*TO DO*
Where in the data does the word "Chaduranga" appear? Find those lines and copy them.
BEGIN
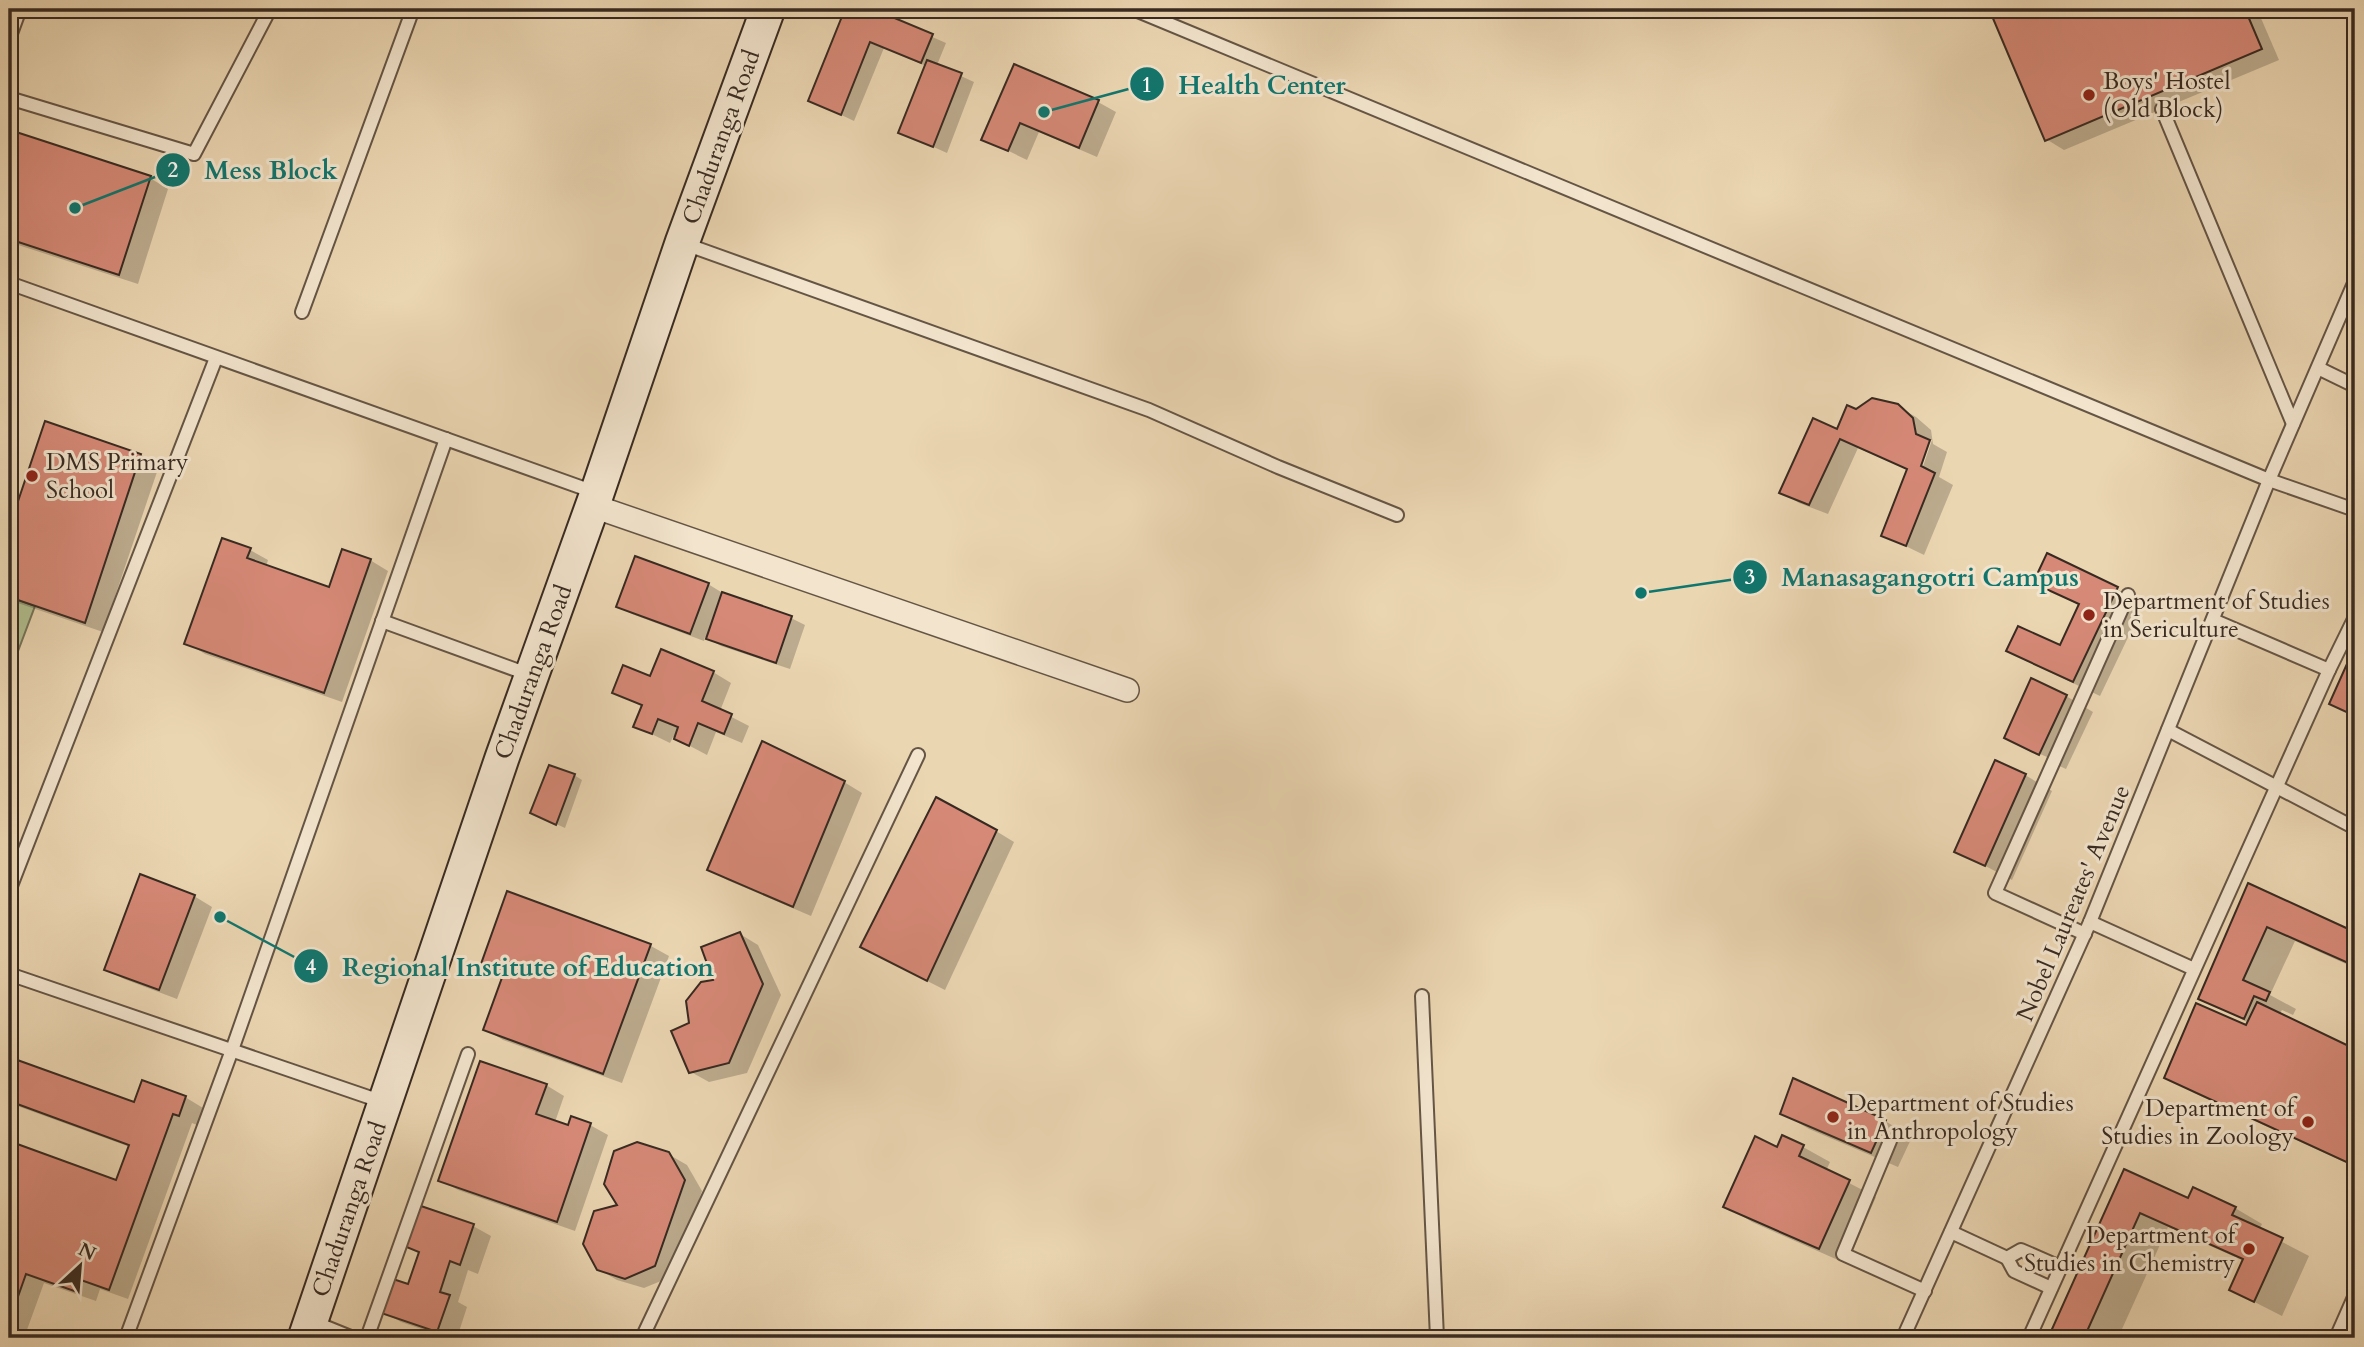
<svg xmlns="http://www.w3.org/2000/svg" width="2364" height="1347" font-family="Cardo,serif">
<rect width="100%" height="100%" fill="#ebd6b2"/>
<filter id="stains"><feTurbulence type="fractalNoise" baseFrequency=".00286" numOctaves="4"/><feColorMatrix values="0 0 0 0 .2 0 0 0 0 .09 0 0 0 0 .02 0 0 0 .5 -.17"/></filter>
<radialGradient id="worn" r=".72"><stop offset=".6" stop-color="#630" stop-opacity="0"/><stop offset="1" stop-color="#630" stop-opacity=".3"/></radialGradient>
<polygon fill="#b2bf90" stroke="#757458" stroke-width="2" points="9,596 35,606 9,675"/>
<g fill="#0003" fill-rule="evenodd">
<polygon points="847,9 869,9 946,43 937,65 974,82 947,153 900,132 926,66 884,48 854,121 810,100"/>
<polygon points="1991,9 2257,9 2279,60 2064,150 2046,139"/>
<polygon points="1015,66 1098,102 1116,112 1097,157 1039,132 1027,160 984,139"/>
<polygon points="11,132 150,178 168,189 138,284 9,242 9,139"/>
<path d="M1897 406 1916 417 1931 430 1933 444 1947 452 1939 477 1953 485 1924 555 1883 535 1909 470 1858 448 1828 514 1799 503 1781 492 1856 411ZM1928 440H1932L1920 475 1916 474Z"/>
<polygon points="46,424 141,455 159,466 103,632 9,600 9,534"/>
<polygon points="250,550 268,560 266,567 330,589 370,560 388,571 342,702 205,654 187,643"/>
<polygon points="2035,582 2117,589 2144,604 2100,696 2035,665 2008,650 2061,648 2080,606"/>
<polygon points="708,584 721,592 721,594 791,618 805,625 790,669 721,646 705,637 704,641 632,614 619,607"/>
<polygon points="713,672 731,683 720,711 749,726 742,743 716,732 707,755 673,737 670,743 635,726 643,707 614,692 651,679"/>
<polygon points="2066,696 2093,712 2066,769 2046,760 2047,757 2031,750 2031,752 2006,738"/>
<polygon points="574,775 582,780 565,828 541,817"/>
<polygon points="2025,775 2052,791 2012,880 1957,851"/>
<polygon points="844,782 862,793 811,916 727,880 709,869"/>
<polygon points="996,831 1014,842 945,990 880,957"/>
<polygon points="2249,886 2355,934 2355,968 2295,941 2270,995 2296,1009 2293,1015 2282,1010 2279,1015 2355,1051 2355,1167 2194,1093 2167,1078 2247,1027 2249,1023 2200,998"/>
<polygon points="508,894 651,946 669,956 622,1083 503,1040 485,1029 505,975 483,963"/>
<polygon points="194,896 212,907 177,999 124,979 106,969"/>
<polygon points="740,934 758,945 781,995 747,1073 709,1082 691,1072 691,1024"/>
<polygon points="9,1058 135,1104 185,1097 203,1108 197,1125 192,1123 128,1299 100,1289 96,1301 44,1283 24,1338 9,1338 9,1143 117,1182 130,1147 9,1103"/>
<polygon points="546,1085 564,1096 555,1122 569,1127 590,1125 608,1135 575,1231 458,1190 440,1180"/>
<polygon points="1782,1113 1885,1121 1912,1137 1898,1167 1809,1129"/>
<polygon points="1803,1147 1830,1162 1826,1171 1876,1197 1847,1264 1752,1222 1726,1206 1778,1149"/>
<polygon points="668,1154 687,1165 702,1191 673,1276 644,1288 617,1280 598,1269 620,1206"/>
<polygon points="2125,1171 2189,1200 2235,1208 2262,1224 2259,1230 2309,1256 2282,1316 2231,1290 2244,1261 2168,1227 2118,1338 2050,1338"/>
<polygon points="473,1226 491,1236 478,1274 468,1270 458,1302 467,1307 457,1338 448,1338 401,1322 383,1312 409,1286 420,1254 406,1246"/>
</g>
<g fill="#d68977" stroke="#382a21" stroke-width="2">
<polygon points="845,9 873,9 933,34 921,63 870,42 841,115 808,101"/>
<polygon points="1989,9 2245,9 2262,49 2045,141"/>
<polygon points="927,60 962,73 933,147 898,133"/>
<polygon points="1014,64 1099,100 1079,148 1020,123 1008,151 981,140"/>
<polygon points="10,130 151,176 119,275 9,239"/>
<polygon points="1872,398 1898,404 1913,418 1916,434 1930,440 1921,466 1935,473 1906,546 1881,536 1907,469 1840,439 1809,505 1779,493 1813,418 1837,429 1847,405 1856,409"/>
<polygon points="45,421 141,454 85,623 9,597 9,528"/>
<polygon points="222,538 251,548 247,558 329,587 342,549 371,559 324,693 184,644"/>
<polygon points="2047,553 2118,587 2073,682 2006,651 2018,626 2060,645 2079,604 2033,583"/>
<polygon points="635,556 709,583 690,634 616,607"/>
<polygon points="722,592 792,616 776,663 706,639"/>
<polygon points="2355,646 2355,716 2329,704"/>
<polygon points="661,649 714,671 702,701 732,714 724,734 698,723 689,746 674,739 678,727 658,719 652,734 633,727 642,705 612,693 623,665 650,676"/>
<polygon points="2031,678 2067,695 2039,755 2004,738"/>
<polygon points="762,741 845,781 793,907 707,870"/>
<polygon points="1995,760 2026,774 1985,866 1954,852"/>
<polygon points="549,765 575,774 556,825 530,813"/>
<polygon points="936,797 997,830 927,981 860,947"/>
<polygon points="140,874 195,895 159,990 104,970"/>
<polygon points="2248,883 2355,932 2355,966 2267,927 2243,980 2270,992 2266,1001 2254,996 2244,1019 2198,999"/>
<polygon points="507,891 651,944 603,1074 483,1030 504,972 481,964"/>
<polygon points="740,932 763,984 729,1063 689,1073 671,1031 689,1023 686,1001 701,982 713,980 701,947"/>
<polygon points="2257,1002 2355,1049 2355,1166 2164,1078 2196,1003 2246,1025"/>
<polygon points="9,1057 134,1102 142,1080 186,1096 179,1116 173,1114 109,1290 81,1280 77,1292 26,1274 9,1322 9,1141 116,1180 129,1145 9,1101"/>
<polygon points="480,1061 547,1084 536,1114 568,1125 571,1116 591,1123 557,1222 438,1181"/>
<polygon points="1793,1078 1886,1120 1871,1153 1780,1114"/>
<polygon points="1782,1135 1804,1145 1799,1156 1850,1180 1819,1249 1723,1207 1755,1136 1777,1147"/>
<polygon points="637,1142 669,1152 685,1180 655,1266 625,1279 597,1270 583,1244 594,1211 617,1205 604,1184 614,1151"/>
<polygon points="2124,1169 2188,1198 2193,1187 2236,1207 2232,1215 2283,1238 2254,1302 2229,1290 2243,1259 2140,1213 2084,1338 2048,1338"/>
<polygon points="418,1205 474,1224 460,1265 450,1261 440,1292 450,1295 437,1332 381,1313 393,1279 408,1284 419,1252 404,1246"/>
</g>
<g fill="none" stroke-linecap="round" stroke-linejoin="round">
<g stroke="#655545" stroke-width="16">
<g id="lane">
<polyline points="1133,9 2269,480 2355,510"/>
<polyline points="9,39 20,9"/>
<polyline points="9,98 194,154 270,9"/>
<polyline points="2162,109 2293,424"/>
<polyline points="685,244 1149,410 1278,467 1397,515"/>
<polyline points="9,283 597,493"/>
<polyline points="302,312 413,9"/>
<polyline points="2318,368 2355,386"/>
<polyline points="2213,620 2329,670"/>
<polyline points="382,621 530,675"/>
<polyline points="2168,730 2355,828"/>
<polyline points="9,891 216,358"/>
<polyline points="2090,922 2194,969"/>
<polyline points="2085,934 1995,893 2128,595"/>
<polyline points="9,974 383,1102"/>
<polyline points="1422,996 1437,1338"/>
<polyline points="1890,1141 1843,1254 1925,1291"/>
<polyline points="1951,1232 2007,1258 2021,1250 2060,1267"/>
<polyline points="2007,1258 2014,1271 2051,1288"/>
<polyline points="311,1321 353,1338"/>
<polyline points="126,1338 232,1050 446,439"/>
<polyline points="367,1338 468,1054"/>
<polyline points="642,1338 918,755"/>
<polyline points="1903,1338 2090,922 2269,480 2355,281"/>
<polyline points="2029,1338 2329,670 2355,617"/>
<polyline points="2336,1338 2355,1295"/>
</g>
</g>
<g stroke="#655545" stroke-width="26">
<polyline id="street" points="593,506 1127,690"/>
</g>
<g stroke="#382a21" stroke-width="37">
<polyline id="secondary" points="305,1338 502,758 597,493 682,243 768,9"/>
</g>
<use href="#lane" stroke="#f2e4cd" stroke-width="12"/>
<use href="#street" stroke="#f2e4cd" stroke-width="23"/>
<use href="#secondary" stroke="#f2e4cd" stroke-width="33"/>
</g>
<g fill="#8f2418" stroke="#f2e4cd" stroke-width="2.5">
<circle cx="2089" cy="95" r="7"/>
<circle cx="32" cy="476" r="7"/>
<circle cx="2089" cy="615" r="7"/>
<circle cx="1833" cy="1117" r="7"/>
<circle cx="2308" cy="1122" r="7"/>
<circle cx="2249" cy="1249" r="7"/>
</g>
<g text-anchor="middle" stroke-width="6" stroke-linejoin="round" paint-order="stroke">
<g font-size="24" fill="#382a21" stroke="#f2e4cd" text-anchor="start">
<text x="2103" y="89">Boys' Hostel<tspan x="2103" dy="28">(Old Block)</tspan></text>
<text x="46" y="470">DMS Primary<tspan x="46" dy="28">School</tspan></text>
<text x="2103" y="609">Department of Studies<tspan x="2103" dy="28">in Sericulture</tspan></text>
<text x="1847" y="1111">Department of Studies<tspan x="1847" dy="28">in Anthropology</tspan></text>
<text x="2294" y="1116" text-anchor="end">Department of<tspan x="2294" dy="28">Studies in Zoology</tspan></text>
<text x="2235" y="1243" text-anchor="end">Department of<tspan x="2235" dy="28">Studies in Chemistry</tspan></text>
</g>
<g font-size="24" fill="#382a21" stroke="#f2e4cd">
<text transform="translate(721 137) rotate(-70)" y="8">Chaduranga Road</text>
<text transform="translate(533 672) rotate(-70)" y="8">Chaduranga Road</text>
<text transform="translate(2073 903) rotate(-67)" y="8">Nobel Laureates' Avenue</text>
<text transform="translate(349 1209) rotate(-71)" y="8">Chaduranga Road</text>
</g>
</g>
<path fill="none" stroke="#0f766e" stroke-width="2.5" d="M1044 112L1147 84M75 208L173 170M1641 593L1750 577M220 917L311 966"/>
<g fill="#0f766e" stroke="#f2e4cd" stroke-width="2.5">
<circle cx="1044" cy="112" r="7"/>
<circle cx="75" cy="208" r="7"/>
<circle cx="1641" cy="593" r="7"/>
<circle cx="220" cy="917" r="7"/>
<circle cx="1147" cy="84" r="18"/>
<circle cx="173" cy="170" r="18"/>
<circle cx="1750" cy="577" r="18"/>
<circle cx="311" cy="966" r="18"/>
</g>
<g font-size="21" text-anchor="middle" font-weight="bold" fill="#fff">
<text x="1147" y="92">1</text>
<text x="173" y="177">2</text>
<text x="1750" y="584">3</text>
<text x="311" y="974">4</text>
</g>
<g font-size="26" text-anchor="middle" font-weight="bold" fill="#0f766e" stroke="#f2e4cd" stroke-width="6" stroke-linejoin="round" paint-order="stroke">
<text x="1262" y="94">Health Center</text>
<text x="271" y="179">Mess Block</text>
<text x="1930" y="586">Manasagangotri Campus</text>
<text x="528" y="976">Regional Institute of Education</text>
</g>
<rect width="2364" height="1347" fill="none" stroke="#ebd6b2" stroke-width="35"/>
<rect x="10" y="10" width="2343" height="1326" fill="none" stroke="#382a21" stroke-width="3.5"/>
<rect x="18" y="18" width="2329" height="1312" fill="none" stroke="#382a21" stroke-width="2"/>
<g transform="translate(80 1266) rotate(26)" stroke="#f2e4cd" stroke-width="5" paint-order="stroke">
<path d="M0-5L12 26L0 18L-12 26Z" fill="#382a21"/>
<text y="-10" font-size="19" font-weight="bold" text-anchor="middle" fill="#382a21">N</text>
</g>
<rect width="100%" height="100%" filter="url(#stains)"/>
<rect width="100%" height="100%" fill="url(#worn)"/>
</svg>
END
*EXERCISE SOLUTION*
<text transform="translate(721 137) rotate(-70)" y="8">Chaduranga Road</text>
<text transform="translate(533 672) rotate(-70)" y="8">Chaduranga Road</text>
<text transform="translate(349 1209) rotate(-71)" y="8">Chaduranga Road</text>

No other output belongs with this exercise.